LISTA DE EXERCÍCIOS ->
A. Resuma em duas frases o texto sobre os políticos indígenas eleitos em São Gabriel da Cachoeira.
B. Dê sequência ao texto sobre os políticos indígenas eleitos em São Gabriel da Cachoeira a partir do ponto em que ele termina.
┌─ TRECHO DO TEXTO
A cidade mais indígena do Brasil é também a que mais elegeu políticos de origem indígena nas últimas eleições municipais. São Gabriel da Cachoeira (AM) tem 92% de seu território classificado como terras indígenas, 76,6% de sua população autodeclarada indígena –pertencente a 23 etnias– e elegeu em outubro último sete vereadores e um prefeito provenientes dos povos nativos da região.
A partir de 1º de janeiro de 2017, o município –que junto ao português conta com três idiomas oficiais: o nheengatu, o tucano e o baníua– será comandado pelo índio tariano Clovis Moreira Saldanha, 44, conhecido na região como Clóvis Curubão. Ele terá, pelo Partido dos Trabalhadores, sua primeira experiência na política e, em seu mandato, também contará com uma bancada indígena: sete dos 13 vereadores eleitos são índios –dois deles são correligionários do PT, três compõem a coligação PSL/PMN/PV/PPS/PP e outros dois são da chapa PR/DEM/PMB.
Curubão faz parte de uma classe política formada por cidadãos originários dos povos nativos do Brasil que ainda busca um maior espaço. Nas eleições municipais deste ano, 28 indígenas se candidataram a prefeituras, dos quais cinco conseguiram se eleger. No Legislativo municipal, foram 167 eleitos em um universo de 1.531 postulantes ao cargo. Foi a primeira vez que o TSE (Tribunal Superior Eleitoral) detalhou informações sobre a questão étnica e racial em seu mapeamento.
└─
┌─ DADOS FORNECIDOS
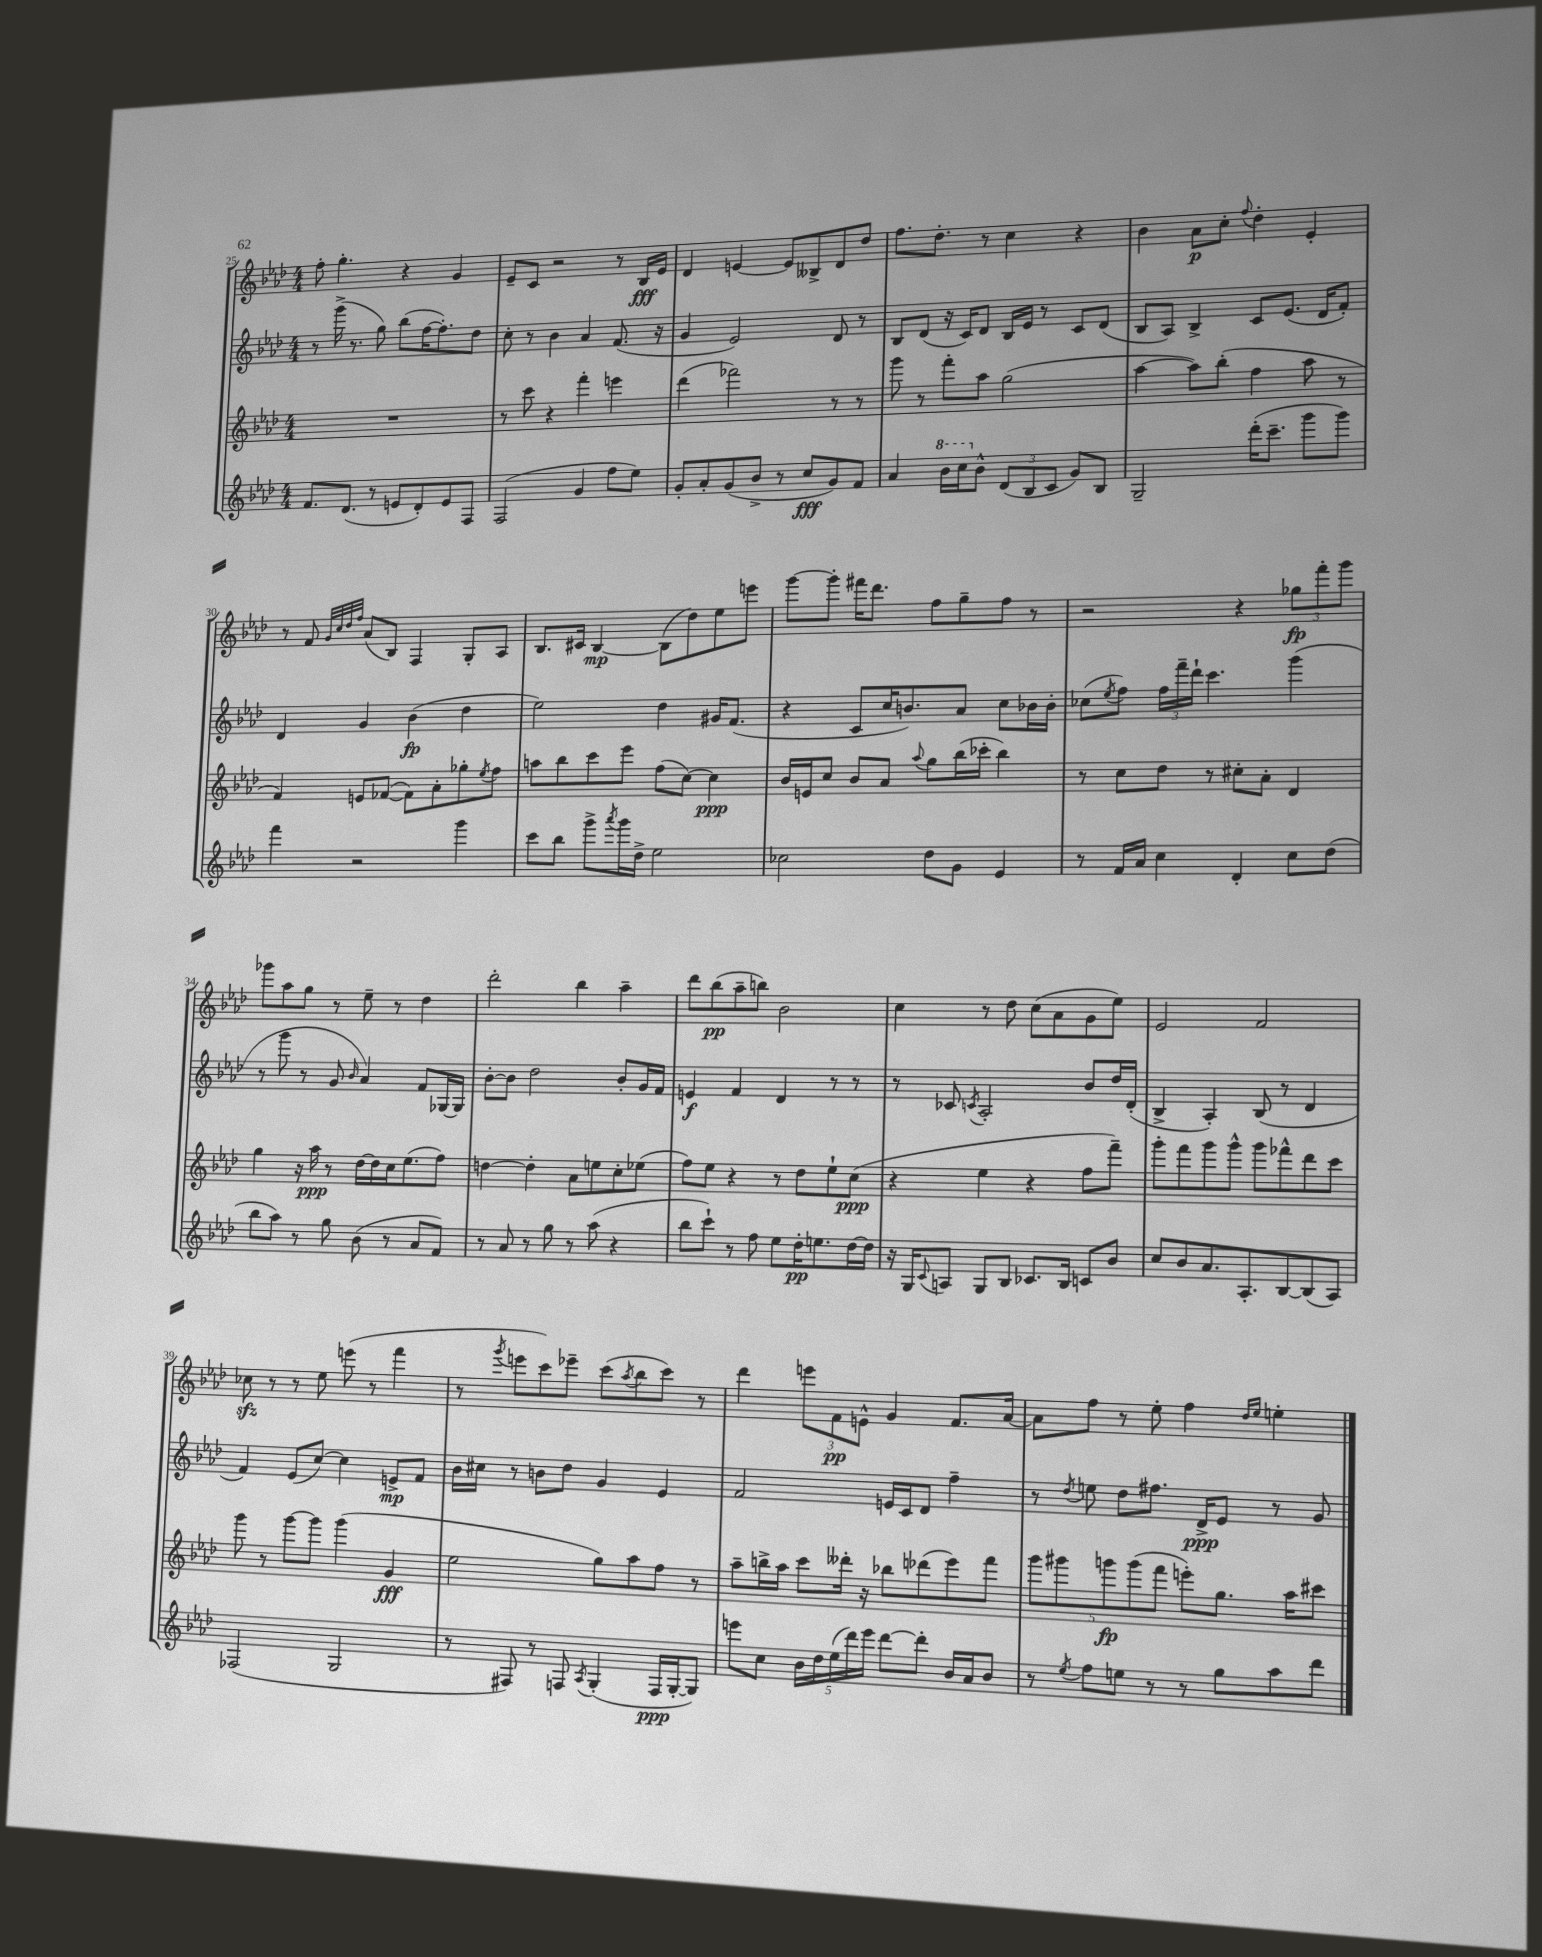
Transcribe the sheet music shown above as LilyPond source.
└─
RESPOSTAS POR TAREFA ->
A. São Gabriel da Cachoeira (AM), a cidade mais indígena do Brasil, elegeu nas últimas eleições municipais sete vereadores e um prefeito de origem indígena: o tariano Clovis Moreira Saldanha, conhecido como Clóvis Curubão, que assume em 1º de janeiro de 2017 pelo PT. No país, 28 indígenas se candidataram a prefeituras e cinco foram eleitos, e 167 chegaram às câmaras municipais entre 1.531 candidatos, na primeira vez em que o TSE detalhou dados étnicos e raciais em seu mapeamento.

B.
As cidades que contarão com mandatários indígenas a partir de 2017, além de São Gabriel da Cachoeira (AM), são: Marcação (PB), com a potiguara Lili (PDT); Marechal Thaumaturgo (AC), com o ashaninka Isaac Piyãko (PMDB); Tacaratu (PE), com o pankararu Gerson (PSB); e Lajedo (PE), com o xucuru Rossine (PSD). A sexta cidade seria Jacundá (PA), mas o prefeito eleito Zé Martins (PMDB), ao contrário do que aponta seu registro no TSE, refutou à reportagem do UOL ter ascendência indígena. “Não tenho nada a ver com índio, foi um erro de registro”, afirmou.
Os indígenas também conseguiram emplacar vereadores em 107 municípios brasileiros. Dois deles, São Gabriel da Cachoeira (AM) e Marcação (PB), além de contarem com prefeitos indígenas eleitos, também terão expressivas bancadas de povos autóctones a legislar a partir do ano que vem. Entre os partidos com mais representantes eleitos estão o PT (19 vereadores), o PMDB (17) e o PSDB (13).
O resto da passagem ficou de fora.